**所给节选:**
# # # # # # #

PhantomReference虚引用主要用来跟踪对象被垃圾回收器回收的活动。虚引用与软引用和弱引用的一个区别在于:虚引用必须和引用队列 (ReferenceQueue)联合使用。当垃圾回收器准备回收一个对象时,如果发现它还有虚引用,就会在回收对象的内存之前,把这个虚引用加入到与之关联的引用队列中。

在这个场景里也就是说当JVM垃圾回收器准备回收某个DirectByteBuffer对象时,发现这个DirectByteBuffer对象有虚引用,就会将虚引用加入到与之关联的引用队列中。将虚引用加入到与之关联的引用队列中有什么作用?看一下Reference的实现代码

public abstract class Reference<T> {
  ...
  private T referent;
  ...

  static private class Lock { }
    private static Lock lock = new Lock();


    /* List of References waiting to be enqueued.  The collector adds
     * References to this list, while the Reference-handler thread removes
     * them.  This list is protected by the above lock object. The
     * list uses the discovered field to link its elements.
     */
    private static Reference<Object> pending = null;

    /* High-priority thread to enqueue pending References
     */
    private static class ReferenceHandler extends Thread {

        private static void ensureClassInitialized(Class<?> clazz) {
            try {
                Class.forName(clazz.getName(), true, clazz.getClassLoader());
            } catch (ClassNotFoundException e) {
                throw (Error) new NoClassDefFoundError(e.getMessage()).initCause(e);
            }
        }

        static {
            // pre-load and initialize InterruptedException and Cleaner classes
            // so that we don't get into trouble later in the run loop if there's
            // memory shortage while loading/initializing them lazily.

# # # # # # #

**收集的数据:**
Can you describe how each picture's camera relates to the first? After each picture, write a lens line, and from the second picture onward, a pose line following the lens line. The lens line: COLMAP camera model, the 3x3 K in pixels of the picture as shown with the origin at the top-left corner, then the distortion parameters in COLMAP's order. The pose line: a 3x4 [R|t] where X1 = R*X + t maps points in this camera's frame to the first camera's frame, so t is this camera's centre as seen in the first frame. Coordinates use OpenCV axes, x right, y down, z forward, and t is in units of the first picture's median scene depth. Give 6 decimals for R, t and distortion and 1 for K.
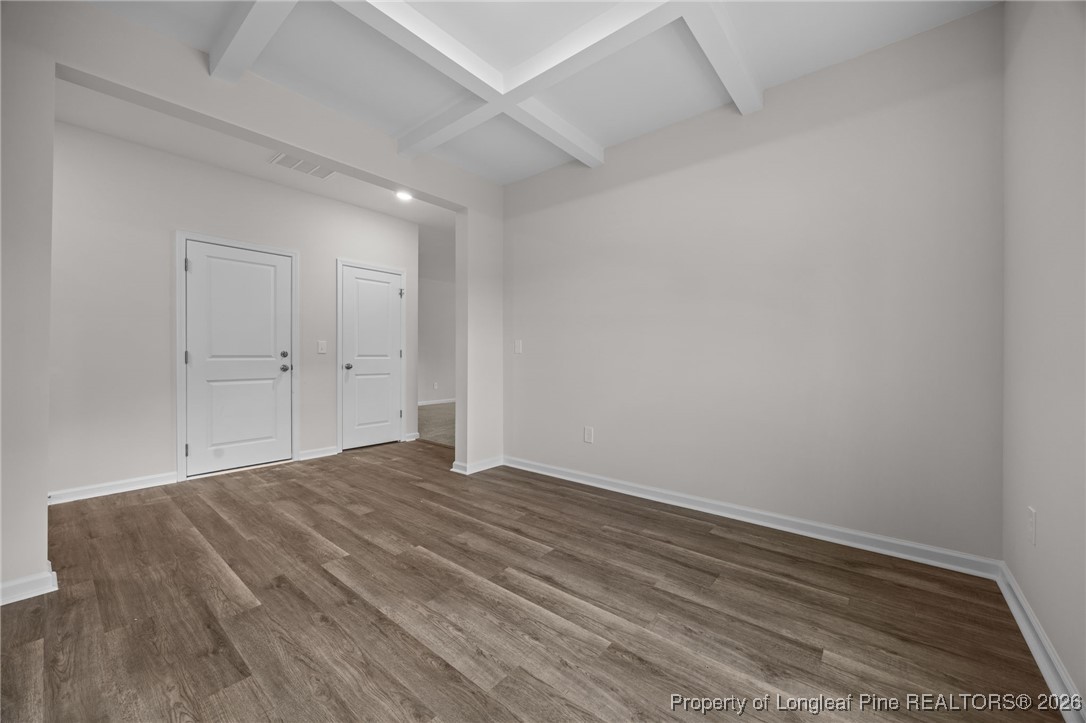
lens RADIAL K [[413.7, 0, 543.0], [0, 413.7, 361.5], [0, 0, 1]] dist [0.000273, 0.000072]
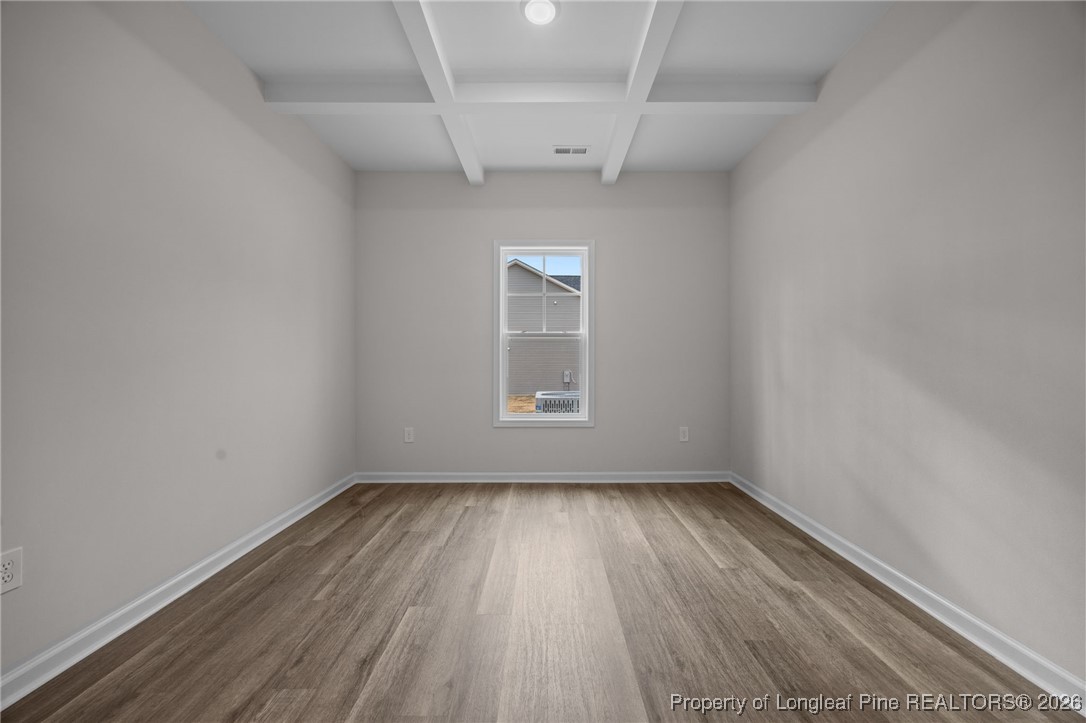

# # # # # # #

**任务说明:** 请从最后一行之后续写上面讲虚引用与DirectByteBuffer回收的节选。

**本题答案:**
            ensureClassInitialized(InterruptedException.class);
            ensureClassInitialized(Cleaner.class);
        }

        ReferenceHandler(ThreadGroup g, String name) {
            super(g, name);
        }

        public void run() {
            while (true) {
                tryHandlePending(true);
            }
        }
    }

    /**
     * Try handle pending {@link Reference} if there is one.<p>
     * Return {@code true} as a hint that there might be another
     * {@link Reference} pending or {@code false} when there are no more pending
     * {@link Reference}s at the moment and the program can do some other
     * useful work instead of looping.
     *
     * @param waitForNotify if {@code true} and there was no pending
     *                      {@link Reference}, wait until notified from VM
     *                      or interrupted; if {@code false}, return immediately
     *                      when there is no pending {@link Reference}.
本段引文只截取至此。